Walter-Piston

The Strad Issue: January 2011
Description: Confident performances of string quartets from an American neo-Classicist
Musicians: Harlem Quartet
Composer: Piston

By comparison with Copland’s ‘voice of America’ style and Barber’s post-Romantic impulses, Walter Piston was more of a traditionalist, one whose absorption of Stravinsky, Bartók and Hindemith into a highly individual form of neo- Classicism left him bereft of a strongly discernible American accent. This enlightening programme gives listeners a chance to sample Piston’s structurally and rhythmically incisive work of the 1930s (First Quartet), through the Second Quartet’s (1947) greater lyrical tendency to the profound mastery of no.5 (1962).
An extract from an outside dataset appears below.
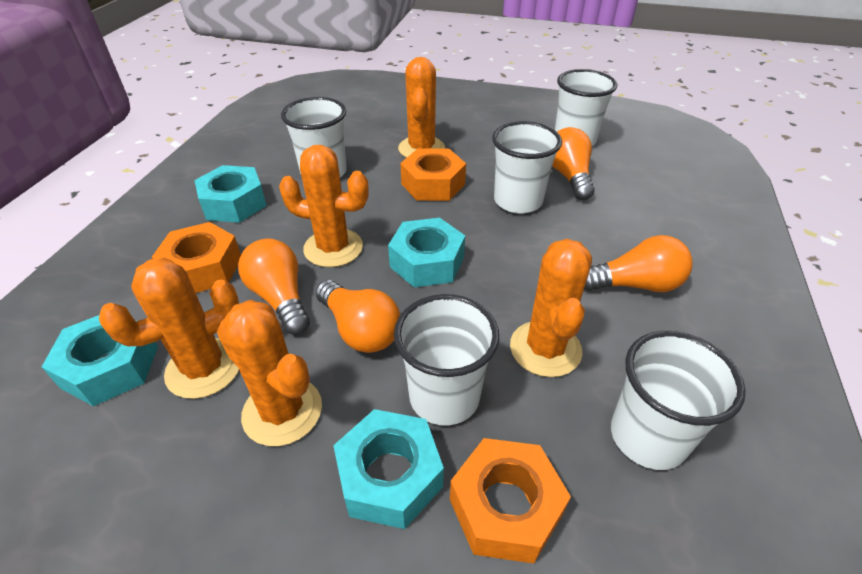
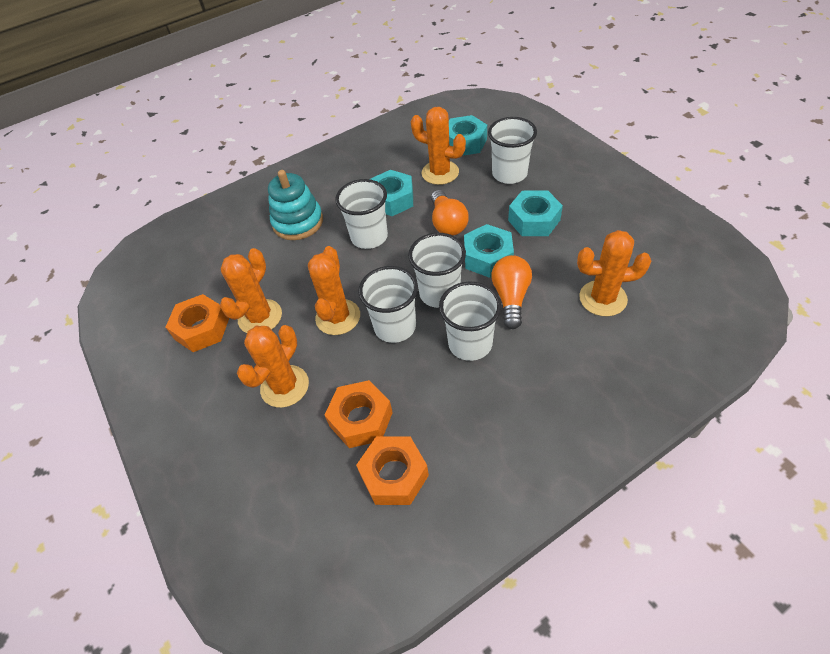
orange light bulb: [238,238,310,334] [316,280,400,353] [552,127,595,200] [584,235,692,292] = 4 -> [431,190,469,236] [491,255,532,329] = 2
turquoise stacking toy: none = 0 -> [268,170,323,240] = 1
The Harlem Quartet is a formidable ensemble whose members play these highly demanding scores with an infectious vitality, breezy confidence and (most importantly) affectionate warmth that one would scarcely have thought possible. There are few more challenging adagios in the quartet literature than the slow movement of Piston’s Fifth, whose long sustained lines and lack of overt harmonic succulence can feel decidedly cool, yet the Harlem players produce such a seductively velvet sound and phrase so intuitively and exultantly that any potential difficulties seem to melt away. I would never have believed that the rhythmic intricacies of the First and Third Quartets could sound so intoxicating. This beautifully engineered disc is one of the most outstanding quartet recordings to have come my way in a long time.